▶ _Estratto_:

Parto presto per percorrere anche due tratti in battello per attraversare la penisola di Sabbioncello/Pelješac, e arrivare all’isola di Curzola. Il tratto iniziale, facile e veloce accanto alla Neretva, è anche con il vento a favore. Le gallerie, gli incroci scorrono via senza sussulti, ricordo un borgo fortificato in alto a sud della strada, i doppi cartelli stradali in latino e cirillico; la Bosnia Erzegovina è ulteriormente divisa in due stati: la Federacija Bosne i Hercegovine e la Република Српска (la Repubblica Serba di Bosnia ed Erzegovina). Ma ciò che più si impadronisce del paesaggio sono gli sfacciati campanili cattolici. Oltre il confine con la Croazia il mondo cambia, Opuzen è già Adriatico e le strade sono piene di camper tedeschi e austriaci e di venditori di Originals Croatian Products. Ploce non è una meraviglia di posto, ma utile per arrivare a Tripanj con il traghetto Jadrolinija. Sabbioncello/Pelješac; è graziosamente invasa da vegetazione tropical, la strada sale ripida fino alla stretta cresta sommitale, a oriente isole e isole e mare azzurro. La discesa sulla vivace Orebic e la traversata fino a Domnice sono veloci. L’arrivo al centro urbano di Curzola è fantastico: sta scendendo appena la notte, le radenti ultime luci estraggono dalle rocce bianche delle costruzioni e dal rosso dei tetti dei colori irreali: il mare di un acceso azzurro perlaceo raccoglie la città, abbarbicata al promontorio, come un'ostrica con la sua perla, oltre il verde delle montagne di Sabbioncello/Pelješac e sopra tutto lo sfavillio giallo oro del cielo orientale appena straziato da cirri perlescenti.

E venne infine la luna bella di Saffo, non sopra l’oriente greco ma sul nero Adrio Mar, appena irretita e nascosta dalle pietre bianche, dal leone di pietra bianca e dal bianco campanile di San Marco.

L'idillio si ridimensiona, non per colpa del luogo, ma della gente (cinesi tamarrissimi, più che altro) che ancora, a fine settembre, lo gremisce senza preparazione ciavattando e urlando a falangi compatte dentro i lucidi vicoli pedonali e per le lucide scale.

▶ _Dati da esaminare_:
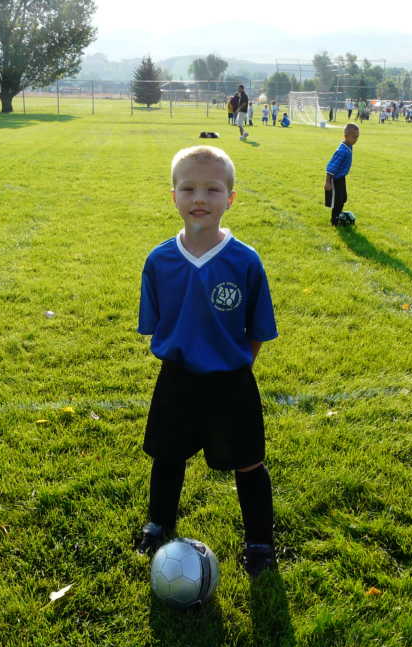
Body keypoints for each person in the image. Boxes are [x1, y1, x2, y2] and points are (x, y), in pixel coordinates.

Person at [136, 145, 279, 577]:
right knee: (167, 455)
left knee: (248, 461)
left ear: (230, 198)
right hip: (177, 379)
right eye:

▶ _Istruzioni di lavoro_:
Trascrivi senza modifiche il passo del racconto di viaggio verso Curzola da "E venne infine" a "le lucide scale.".

▶ _Esito esercizio_:
E venne infine la luna bella di Saffo, non sopra l’oriente greco ma sul nero Adrio Mar, appena irretita e nascosta dalle pietre bianche, dal leone di pietra bianca e dal bianco campanile di San Marco.

L'idillio si ridimensiona, non per colpa del luogo, ma della gente (cinesi tamarrissimi, più che altro) che ancora, a fine settembre, lo gremisce senza preparazione ciavattando e urlando a falangi compatte dentro i lucidi vicoli pedonali e per le lucide scale.